Attualmente, le quotazioni dell’uranio sono di circa 40 dollari per libbra, un livello molto basso raggiunto in seguito all’incidente di Fukushima, quando la chiusura di molti impianti hanno scatenato i venditori, che hanno inondato il mercato che non era in grado di assorbire tutto il metallo disponibile.

Attualmente gli Stati Uniti producono soltanto 2 milioni di tonnellate all’anno, contro i 16 milioni di tonnellate che producevano nel 1960. Ma rimangono il più grande consumatore di uranio nel mondo e per far fronte alle proprie necessità energetiche, importano più del 95% dell’uranio che consumano. Una situazione molto rischiosa per il paese, che potrebbe trovarsi senza energia quando, per esempio, la Russia dovesse decidere di staccare la spina delle forniture di uranio.

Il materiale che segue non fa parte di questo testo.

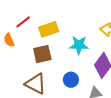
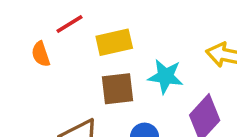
brown square: (42, 54) -> (118, 89), moved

Per questi motivi,  l’uranio è considerato l’investimento più in controtendenza che esista sul mercato delle materie prime.

Naturalmente, per gli investitori comuni non è possibile ne acquistare fisicamente un metallo come l’uranio, ne partecipare ai progetti di esplorazione per la scoperta di nuovi giacimenti. L’unica possibilità è di acquistare azioni di società minerarie del settore, quotate nelle principali borse mondiali.